The Dead Man's Knock
- First UK edition
- Author: John Dickson Carr
- Language: English
- Series: Gideon Fell
- Genre: Mystery, detective novel
- Publisher: Hamish Hamilton (UK) Harper (USA)
- Publication date: August 20, 1958
- Publication place: United Kingdom
- Media type: Print (hardback & paperback)
- Pages: 265 (Zebra paperback edition, 1987)
- ISBN: 0-8217-2099-6 (Zebra paperback edition, 1987)
- OCLC: 16070938
- Preceded by: Below Suspicion (1949)
- Followed by: In Spite of Thunder (1960)

= The Dead Man's Knock =

1958 novel by John Dickson Carr

The Dead Man's Knock, first published in 1958, is a detective story by John Dickson Carr which features Carr's series detective Gideon Fell.
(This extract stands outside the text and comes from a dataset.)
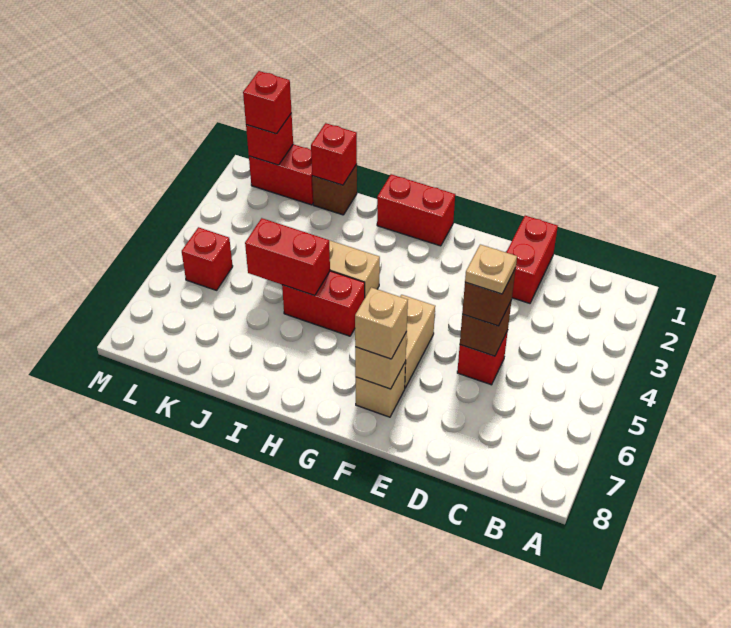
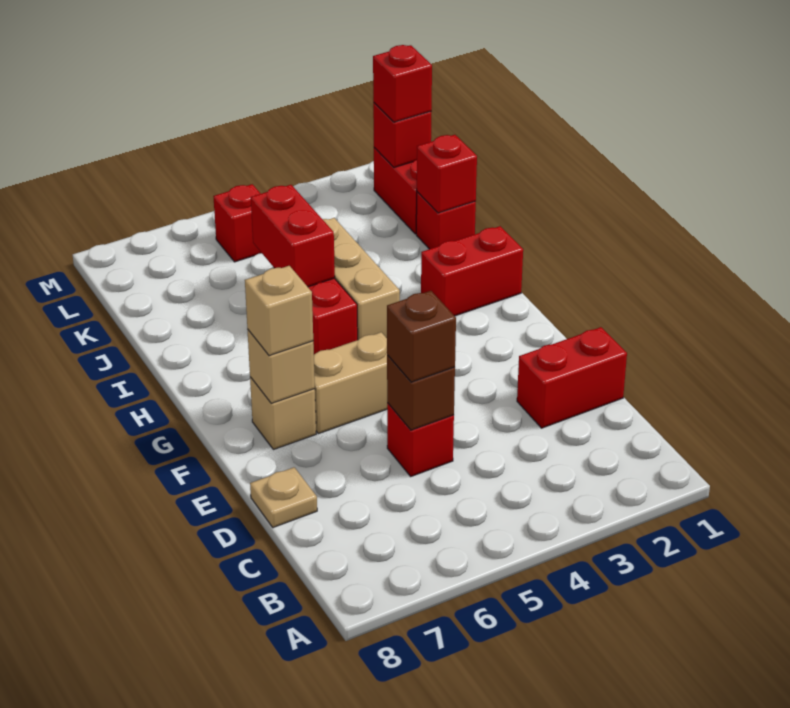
tan plate D5 level 4 -> tan plate D8 level 1
red brick G1:H1 level 1 -> red brick H1:H2 level 1
brown brick J1 level 1 -> red brick J1 level 1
This novel is a mystery of the type known as a locked-room mystery.

==Plot summary==

In a little university town in the U.S. state of Virginia, surrounding Queen's College, Professor Mark Ruthven and his wife Brenda are arguing furiously because she is about to leave to meet her lover. Before the night is over, young and voluptuous Rose Lestrange will apparently walk into her bedroom and stab herself with a razor-sharp dagger—at least, that's what the police say, because the windows and door are securely locked and bolted from the inside. But Rose was being blackmailed. Is the blackmailer the same person who's been playing vicious pranks around the College's grounds, and also the murderer? Is the key to how the murder room was locked and bolted from the inside to be found in a locked-room mystery novel plotted by Wilkie Collins? It takes Dr. Fell to sort out the lies and reveal the surprising truth.